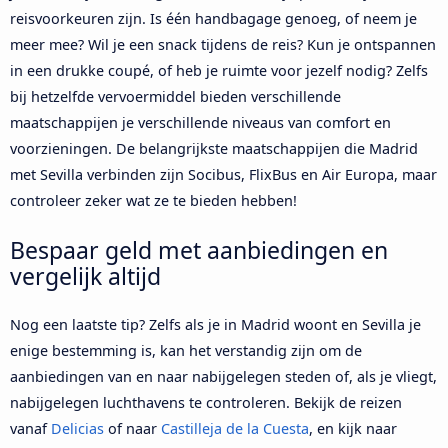
reisvoorkeuren zijn. Is één handbagage genoeg, of neem je
meer mee? Wil je een snack tijdens de reis? Kun je ontspannen
in een drukke coupé, of heb je ruimte voor jezelf nodig? Zelfs
bij hetzelfde vervoermiddel bieden verschillende
maatschappijen je verschillende niveaus van comfort en
voorzieningen. De belangrijkste maatschappijen die Madrid
met Sevilla verbinden zijn Socibus, FlixBus en Air Europa, maar
controleer zeker wat ze te bieden hebben!
Bespaar geld met aanbiedingen en
vergelijk altijd
Nog een laatste tip? Zelfs als je in Madrid woont en Sevilla je
enige bestemming is, kan het verstandig zijn om de
aanbiedingen van en naar nabijgelegen steden of, als je vliegt,
nabijgelegen luchthavens te controleren. Bekijk de reizen
vanaf
Delicias
of naar
Castilleja de la Cuesta
, en kijk naar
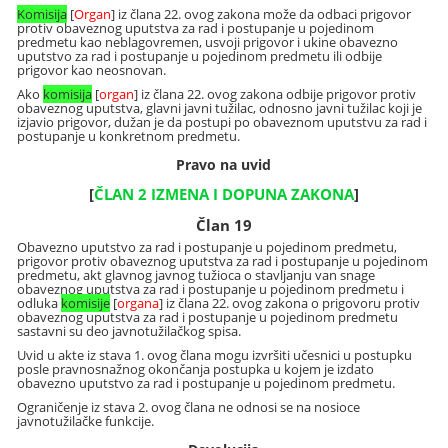
Komisija
[
Organ
] iz člana 22. ovog zakona može da odbaci prigovor
protiv obaveznog uputstva za rad i postupanje u pojedinom
predmetu kao neblagovremen, usvoji prigovor i ukine obavezno
uputstvo za rad i postupanje u pojedinom predmetu ili odbije
prigovor kao neosnovan.
Ako
komisija
[
organ
] iz člana 22. ovog zakona odbije prigovor protiv
obaveznog uputstva, glavni javni tužilac, odnosno javni tužilac koji je
izjavio prigovor, dužan je da postupi po obaveznom uputstvu za rad i
postupanje u konkretnom predmetu.
Pravo na uvid
[
ČLAN 2 IZMENA I DOPUNA ZAKONA
]
Član 19
Obavezno uputstvo za rad i postupanje u pojedinom predmetu,
prigovor protiv obaveznog uputstva za rad i postupanje u pojedinom
predmetu, akt glavnog javnog tužioca o stavljanju van snage
obaveznog uputstva za rad i postupanje u pojedinom predmetu i
odluka
komisije
[
organa
] iz člana 22. ovog zakona o prigovoru protiv
obaveznog uputstva za rad i postupanje u pojedinom predmetu
sastavni su deo javnotužilačkog spisa.
Uvid u akte iz stava 1. ovog člana mogu izvršiti učesnici u postupku
posle pravnosnažnog okončanja postupka u kojem je izdato
obavezno uputstvo za rad i postupanje u pojedinom predmetu.
Ograničenje iz stava 2. ovog člana ne odnosi se na nosioce
javnotužilačke funkcije.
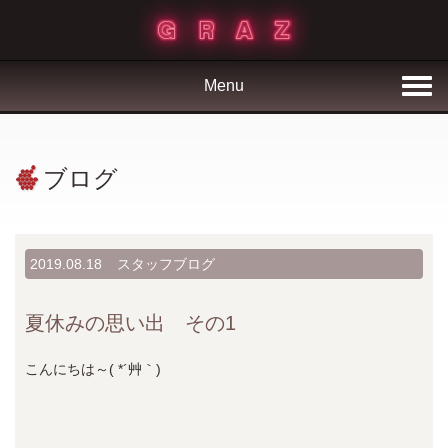
Menu
ブログ
2019.08.18
スタッフブログ
夏休みの思い出 その1
こんにちは～( *´艸｀)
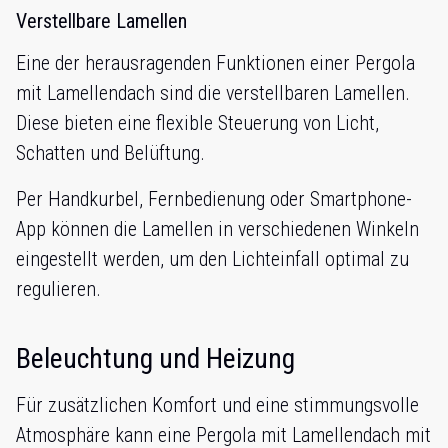
Verstellbare Lamellen
Eine der herausragenden Funktionen einer Pergola
mit Lamellendach sind die verstellbaren Lamellen.
Diese bieten eine flexible Steuerung von Licht,
Schatten und Belüftung.
Per Handkurbel, Fernbedienung oder Smartphone-
App können die Lamellen in verschiedenen Winkeln
eingestellt werden, um den Lichteinfall optimal zu
regulieren.
Beleuchtung und Heizung
Für zusätzlichen Komfort und eine stimmungsvolle
Atmosphäre kann eine Pergola mit Lamellendach mit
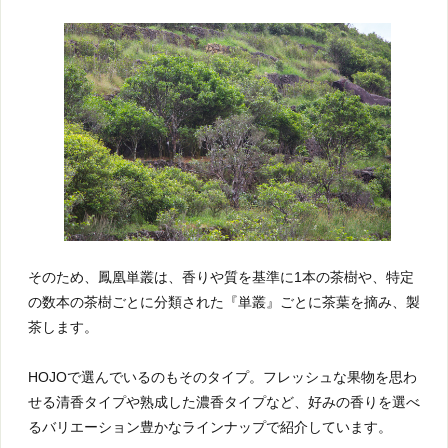
そのため、鳳凰単叢は、香りや質を基準に1本の茶樹や、特定
の数本の茶樹ごとに分類された『単叢』ごとに茶葉を摘み、製
茶します。
HOJOで選んでいるのもそのタイプ。フレッシュな果物を思わ
せる清香タイプや熟成した濃香タイプなど、好みの香りを選べ
るバリエーション豊かなラインナップで紹介しています。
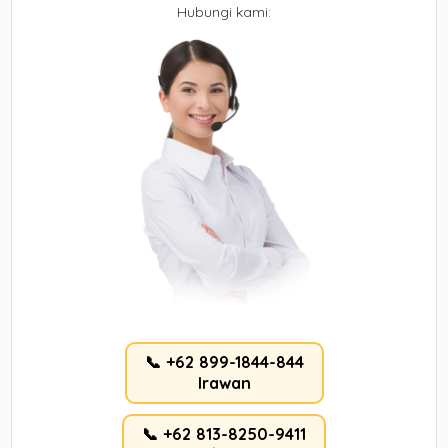
Hubungi kami:
📞 +62 899-1844-844
Irawan
📞 +62 813-8250-9411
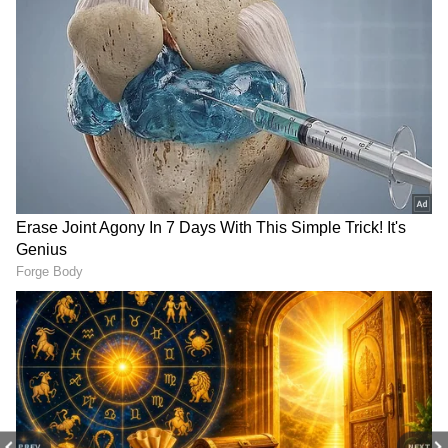
LATEST VIDEOS
"ರಾಜಕೀಯ ಬೇಡ, ಸಿನಿಮಾನೇ ಪ್ರಾಣ":
ಕನಕೋತ್ಸವದಲ್ಲಿ ರಿಷಬ್ ಶೆಟ್ಟಿ | Rishab
Shetty speech | Suvarna News
PREV
NEXT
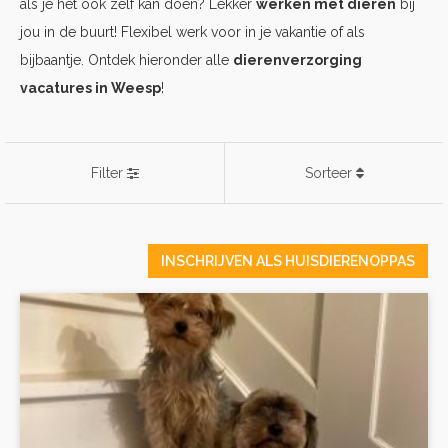
als je het ook zelf kan doen? Lekker
werken met dieren
bij
jou in de buurt! Flexibel werk voor in je vakantie of als
bijbaantje. Ontdek hieronder alle
dierenverzorging
vacatures in Weesp
!
Filter
Sorteer
INSCHRIJVEN ALS HUISDIERENOPPAS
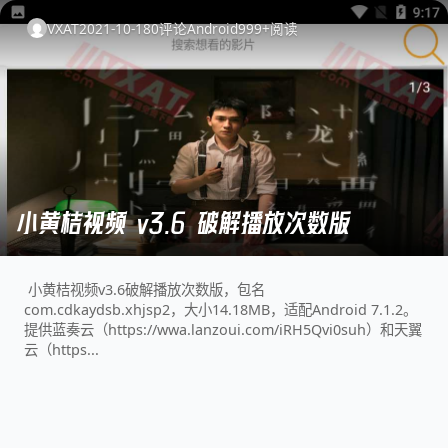
VXAT
2021-10-18
0
评论
Android
999+
阅读
小黄桔视频 v3.6 破解播放次数版
小黄桔视频v3.6破解播放次数版，包名
com.cdkaydsb.xhjsp2，大小14.18MB，适配Android 7.1.2。
提供蓝奏云（https://wwa.lanzoui.com/iRH5Qvi0suh）和天翼
云（https...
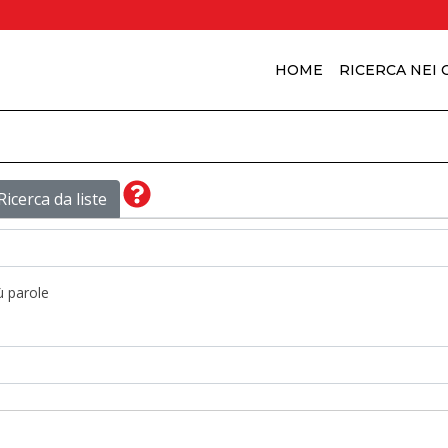
HOME
RICERCA NEI
Ricerca da liste
ù parole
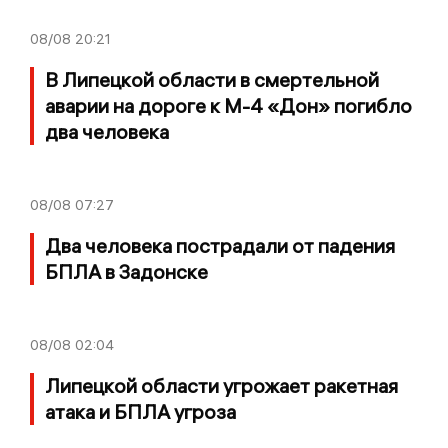
08/08
20:21
В Липецкой области в смертельной
аварии на дороге к М-4 «Дон» погибло
два человека
08/08
07:27
Два человека пострадали от падения
БПЛА в Задонске
08/08
02:04
Липецкой области угрожает ракетная
атака и БПЛА угроза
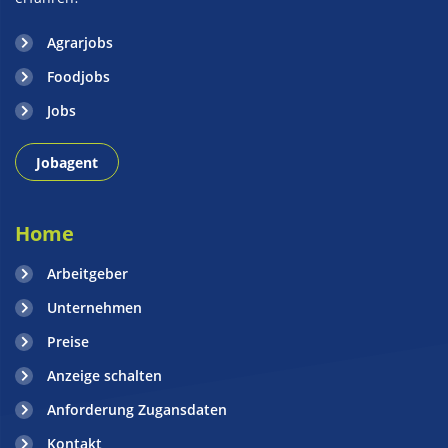
Agrarjobs
Foodjobs
Jobs
Jobagent
Home
Arbeitgeber
Unternehmen
Preise
Anzeige schalten
Anforderung Zugansdaten
Kontakt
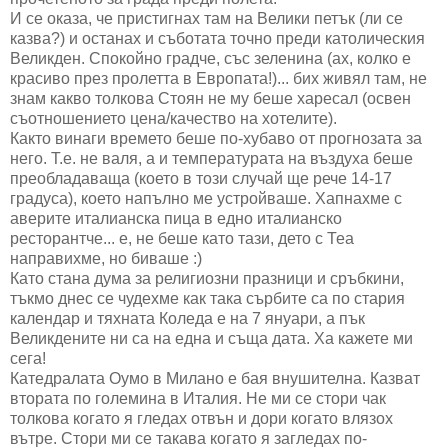
И се оказа, че пристигнах там на Велики петък (ли се
казва?) и останах и съботата точно преди католическия
Великден. Спокойно градче, със зеленина (ах, колко е
красиво през пролетта в Европата!)... бих живял там, не
знам какво толкова Стоян не му беше харесал (освен
съотношението цена/качество на хотелите).
Както винаги времето беше по-хубаво от прогнозата за
него. Т.е. не валя, а и температурата на въздуха беше
преобладаваща (което в този случай ще рече 14-17
градуса), което напълно ме устройваше. Хапнахме с
аверите италианска пица в едно италианско
ресторантче... е, не беше като тази, дето с Теа
направихме, но биваше :)
Като стана дума за религиозни празници и сръбкини,
тъкмо днес се чудехме как така сърбите са по стария
календар и тяхната Коледа е на 7 януари, а пък
Великдените ни са на една и съща дата. Ха кажете ми
сега!
Катедралата Оумо в Милано е бая внушителна. Казват
втората по големина в Италия. Не ми се стори чак
толкова когато я гледах отвън и дори когато влязох
вътре. Стори ми се такава когато я загледах по-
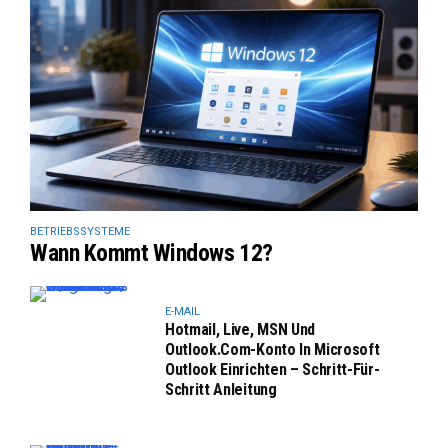
BETRIEBSSYSTEME
Wann Kommt Windows 12?
E-MAIL
Hotmail, Live, MSN Und
Outlook.com-Konto In Microsoft
Outlook Einrichten – Schritt-Für-
Schritt Anleitung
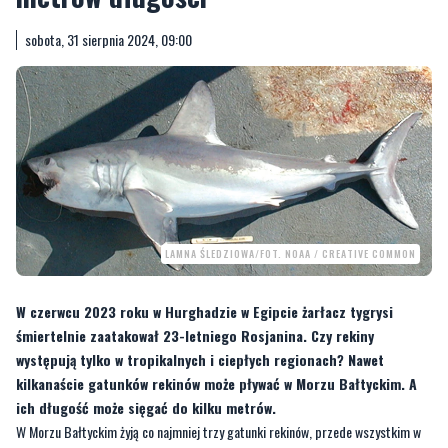
sobota, 31 sierpnia 2024, 09:00
LAMNA ŚLEDZIOWA/FOT. NOAA / CREATIVE COMMON
W czerwcu 2023 roku w Hurghadzie w Egipcie żarłacz tygrysi
śmiertelnie zaatakował 23-letniego Rosjanina. Czy rekiny
występują tylko w tropikalnych i ciepłych regionach? Nawet
kilkanaście gatunków rekinów może pływać w Morzu Bałtyckim. A
ich długość może sięgać do kilku metrów.
W Morzu Bałtyckim żyją co najmniej trzy gatunki rekinów, przede wszystkim w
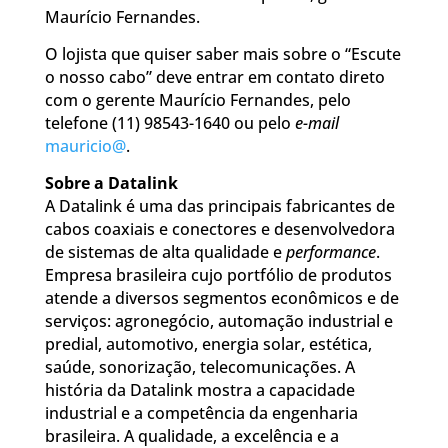
Maurício Fernandes.
O lojista que quiser saber mais sobre o “Escute
o nosso cabo” deve entrar em contato direto
com o gerente Maurício Fernandes, pelo
telefone (11) 98543-1640 ou pelo
e-mail
mauricio@
.
Sobre a Datalink
A Datalink é uma das principais fabricantes de
cabos coaxiais e conectores e desenvolvedora
de sistemas de alta qualidade e
performance
.
Empresa brasileira cujo portfólio de produtos
atende a diversos segmentos econômicos e de
serviços: agronegócio, automação industrial e
predial, automotivo, energia solar, estética,
saúde, sonorização, telecomunicações. A
história da Datalink mostra a capacidade
industrial e a competência da engenharia
brasileira. A qualidade, a excelência e a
__________________________________________________
• [Exercise description]
Leaving out all pictures, set down exactly the lines of the material above, from the line with "BETRIEBSSYSTEME" to the line with "W czerwcu 2023" inclusive, and no others.

• [Exercise result]
BETRIEBSSYSTEME
Wann Kommt Windows 12?
E-MAIL
Hotmail, Live, MSN Und
Outlook.com-Konto In Microsoft
Outlook Einrichten – Schritt-Für-
Schritt Anleitung
sobota, 31 sierpnia 2024, 09:00
LAMNA ŚLEDZIOWA/FOT. NOAA / CREATIVE COMMON
W czerwcu 2023 roku w Hurghadzie w Egipcie żarłacz tygrysi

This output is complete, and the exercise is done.